Mariner Middle School Principal Rachel Gould said they have had television commercials to inform the students as to what was going to take place during Spring Break. A bulletin board also was created to showcase the plans for the project so the students can see what the grounds improvements will look like.
“I’m excited about making this a beautiful place for kids,” Gould said.
Roman said they chose Mariner Middle School because Gould wanted to make some changes to the campus. He said after he attended an eighth grade career day with his business partner, Jonathan Romine, he was amazed at how little the campus had.
“There was just grass and the grass wasn’t growing,” Roman said. “We decided that we have to do something about this. Kids should not go to school at a place that they don’t feel welcome.”
Romine said since his wife began working at Mariner Middle School they have wanted to do something to improve the campus.
“It was time to make it happen,” he said.

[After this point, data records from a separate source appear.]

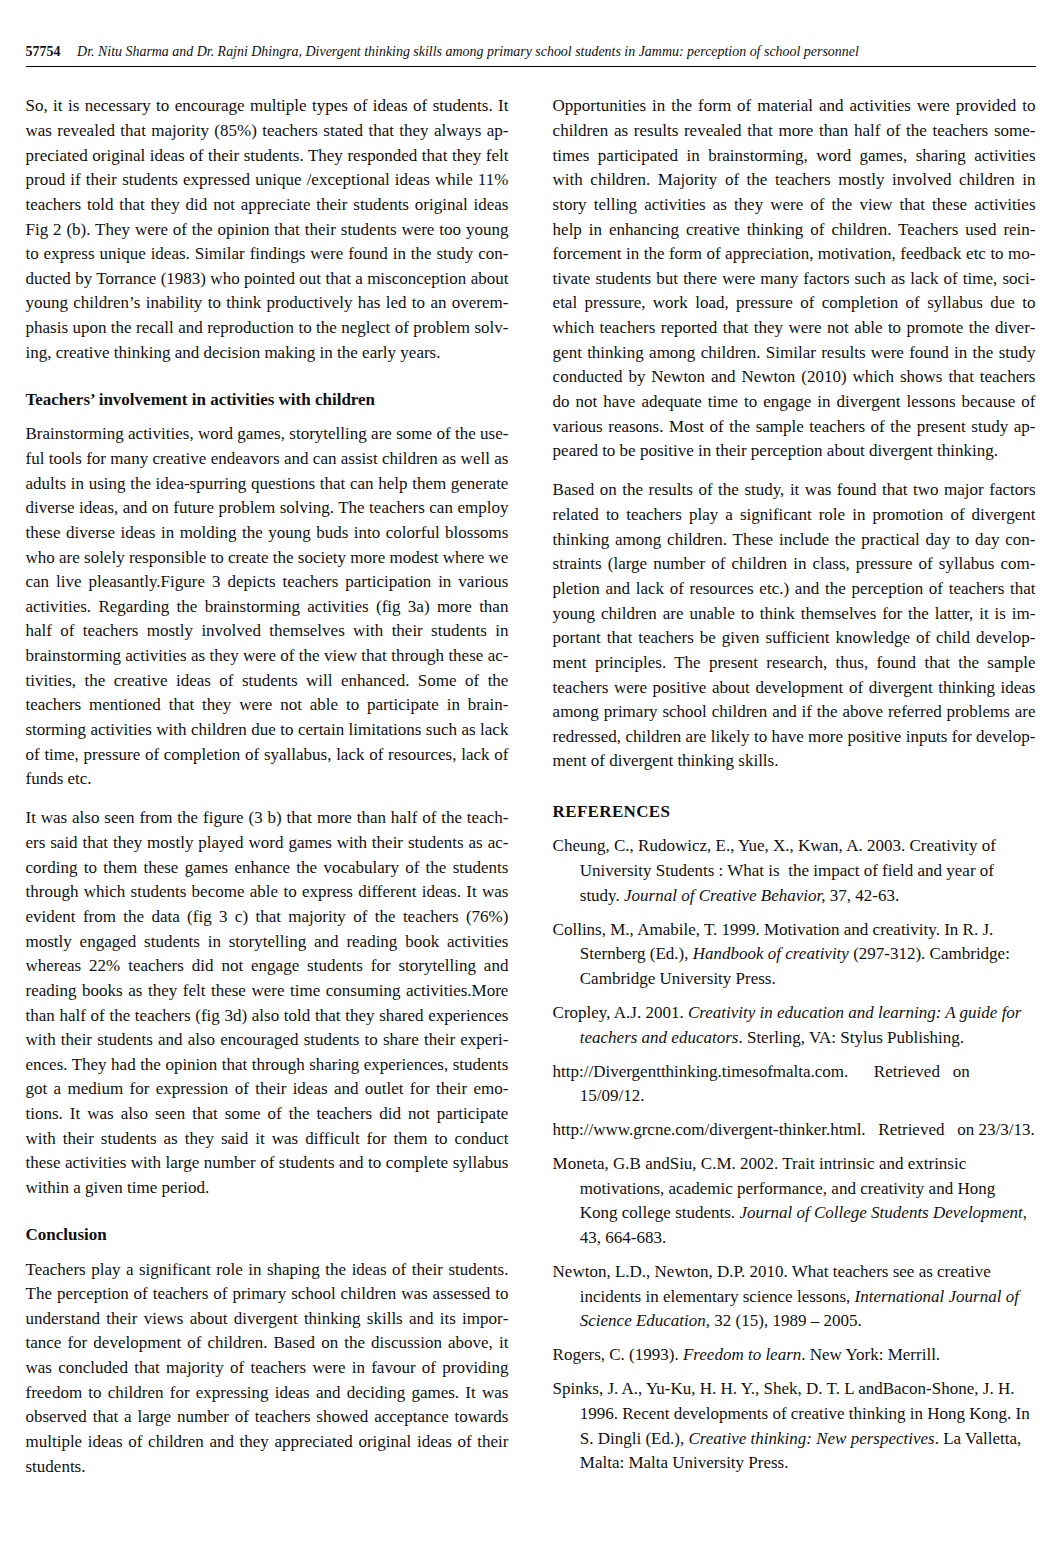57754 Dr. Nitu Sharma and Dr. Rajni Dhingra, Divergent thinking skills among primary school students in Jammu: perception of school personnel
So, it is necessary to encourage multiple types of ideas of students. It was revealed that majority (85%) teachers stated that they always appreciated original ideas of their students. They responded that they felt proud if their students expressed unique /exceptional ideas while 11% teachers told that they did not appreciate their students original ideas Fig 2 (b). They were of the opinion that their students were too young to express unique ideas. Similar findings were found in the study conducted by Torrance (1983) who pointed out that a misconception about young children’s inability to think productively has led to an overemphasis upon the recall and reproduction to the neglect of problem solving, creative thinking and decision making in the early years.
Teachers’ involvement in activities with children
Brainstorming activities, word games, storytelling are some of the useful tools for many creative endeavors and can assist children as well as adults in using the idea-spurring questions that can help them generate diverse ideas, and on future problem solving. The teachers can employ these diverse ideas in molding the young buds into colorful blossoms who are solely responsible to create the society more modest where we can live pleasantly.Figure 3 depicts teachers participation in various activities. Regarding the brainstorming activities (fig 3a) more than half of teachers mostly involved themselves with their students in brainstorming activities as they were of the view that through these activities, the creative ideas of students will enhanced. Some of the teachers mentioned that they were not able to participate in brainstorming activities with children due to certain limitations such as lack of time, pressure of completion of syallabus, lack of resources, lack of funds etc.
It was also seen from the figure (3 b) that more than half of the teachers said that they mostly played word games with their students as according to them these games enhance the vocabulary of the students through which students become able to express different ideas. It was evident from the data (fig 3 c) that majority of the teachers (76%) mostly engaged students in storytelling and reading book activities whereas 22% teachers did not engage students for storytelling and reading books as they felt these were time consuming activities.More than half of the teachers (fig 3d) also told that they shared experiences with their students and also encouraged students to share their experiences. They had the opinion that through sharing experiences, students got a medium for expression of their ideas and outlet for their emotions. It was also seen that some of the teachers did not participate with their students as they said it was difficult for them to conduct these activities with large number of students and to complete syllabus within a given time period.
Conclusion
Teachers play a significant role in shaping the ideas of their students. The perception of teachers of primary school children was assessed to understand their views about divergent thinking skills and its importance for development of children. Based on the discussion above, it was concluded that majority of teachers were in favour of providing freedom to children for expressing ideas and deciding games. It was observed that a large number of teachers showed acceptance towards multiple ideas of children and they appreciated original ideas of their students.
Opportunities in the form of material and activities were provided to children as results revealed that more than half of the teachers sometimes participated in brainstorming, word games, sharing activities with children. Majority of the teachers mostly involved children in story telling activities as they were of the view that these activities help in enhancing creative thinking of children. Teachers used reinforcement in the form of appreciation, motivation, feedback etc to motivate students but there were many factors such as lack of time, societal pressure, work load, pressure of completion of syllabus due to which teachers reported that they were not able to promote the divergent thinking among children. Similar results were found in the study conducted by Newton and Newton (2010) which shows that teachers do not have adequate time to engage in divergent lessons because of various reasons. Most of the sample teachers of the present study appeared to be positive in their perception about divergent thinking.
Based on the results of the study, it was found that two major factors related to teachers play a significant role in promotion of divergent thinking among children. These include the practical day to day constraints (large number of children in class, pressure of syllabus completion and lack of resources etc.) and the perception of teachers that young children are unable to think themselves for the latter, it is important that teachers be given sufficient knowledge of child development principles. The present research, thus, found that the sample teachers were positive about development of divergent thinking ideas among primary school children and if the above referred problems are redressed, children are likely to have more positive inputs for development of divergent thinking skills.
REFERENCES
Cheung, C., Rudowicz, E., Yue, X., Kwan, A. 2003. Creativity of University Students : What is the impact of field and year of study. Journal of Creative Behavior, 37, 42-63.
Collins, M., Amabile, T. 1999. Motivation and creativity. In R. J. Sternberg (Ed.), Handbook of creativity (297-312). Cambridge: Cambridge University Press.
Cropley, A.J. 2001. Creativity in education and learning: A guide for teachers and educators. Sterling, VA: Stylus Publishing.
http://Divergentthinking.timesofmalta.com. Retrieved on 15/09/12.
http://www.grcne.com/divergent-thinker.html. Retrieved on 23/3/13.
Moneta, G.B andSiu, C.M. 2002. Trait intrinsic and extrinsic motivations, academic performance, and creativity and Hong Kong college students. Journal of College Students Development, 43, 664-683.
Newton, L.D., Newton, D.P. 2010. What teachers see as creative incidents in elementary science lessons, International Journal of Science Education, 32 (15), 1989 – 2005.
Rogers, C. (1993). Freedom to learn. New York: Merrill.
Spinks, J. A., Yu-Ku, H. H. Y., Shek, D. T. L andBacon-Shone, J. H. 1996. Recent developments of creative thinking in Hong Kong. In S. Dingli (Ed.), Creative thinking: New perspectives. La Valletta, Malta: Malta University Press.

He said the fact that the middle school is a Title 1 school and they raised their FCAT grade from a C to a B also played a role in why he wanted to design a plan for the school.
“Rachel is trying to make a positive difference,” Romine said about the great opportunity to implement the plan during Spring Break.
Roman said he and Romine sat down with Gould and some teachers from Mariner Middle School so they could design a campus beautification plan. The question of “How can we bring the field trip to the classroom?” was addressed when designing the plan.
“Our role was to do the original design and work with the school on where to place things,” Roman said. He said they also coordinated efforts with other businesses in the community to make the plan come to life.
Romine said they were provided with a blank slate at the school, which gave them the opportunity to make an instant impact for the students.
The shade and outside learning spaces, he said, was something they wanted to add because he wanted to provide a great place for the students to learn.
“The campus as a whole is a learning experience,” he said. “It is not just the four walls of the building.”
Jared Renyhart, a 10th grade student from North Fort Myers High School, was put in charge of the project at Mariner Middle School on Thursday and Friday. He said he asked Romaine if he could help with the project, so he could put it towards his Eagle Project.
“This was a project I thought would be suitable for the job,” he said.
Renyhart was in charge of assigning jobs for 25 volunteers on Thursday, which involved digging holes for 20 Fox Tail Palm trees and building eight 4×8 raised garden beds.
The sidewalk “will be lined with palm trees as they walk into school,” Gould said smiling.
Culinary teacher Kim Lindmeyer was among the many volunteers who lent a helping hand in building the raised garden boxes, along with digging holes for the palm trees.
“The whole project is so neat,” she said.
To get ready, Lindmeyer has been taking gardening classes at Echo for the past year to learn more about the tricks of the trade.
She said she is excited about the eight raised garden beds because she will be able to use the vegetables, herbs and fruits grown in the garden in her classroom, which will get the children more involved.
Lindmeyer said she will begin to plant things in the garden before the end of the year that do not need a great deal of attention. She wants to plant tomatoes, peppers, green onions and a variety of fruits.
Gould said next year they will start garden clubs for the students. She said she would also like to have a booth at the Farmer’s Market to sell some of the vegetables they grow.
Roman said the plan was designed to include the students, so they can take ownership for the gardens.
“If we didn’t involve them at all, they aren’t going to care so much about it or want to take care of it,” he said.
Greg Nesser was another volunteer who made it out to the campus Thursday morning to provide a helping hand.
“It is nice to be able to help out,” he said, so he can “make a difference.”
Nesser said the changes being made to the school will put the students in a positive environment, which will ultimately change their morale.
The garden beds, he said will also teach the students ownership and responsibility because they have to care for the plants.
Renyhart said he was glad that they were doing the project for Mariner Middle School because it will be a boost for the students next year.
“Kids will enjoy going to school,” he said about the improvements that will enhance their learning environment.
Roman said they were fortunate that a number of other businesses in the community were more than willing to help them by donating materials or to help with the installation.
Romine said since they received donations of material and plants from six businesses they were able to keep the costs to a minimum for the school. The school was responsible for up to $1,500 out of the $15,000 that the project cost to implement.
He said they have also scheduled two other phases to be done at Mariner Middle School, which will be no cost for the school.
All three phases are expected to be completed next summer.
Roman said they hope to beautify a different school campus every year. He said they hope to either start with a new campus or continue working on an existing campus for another phase.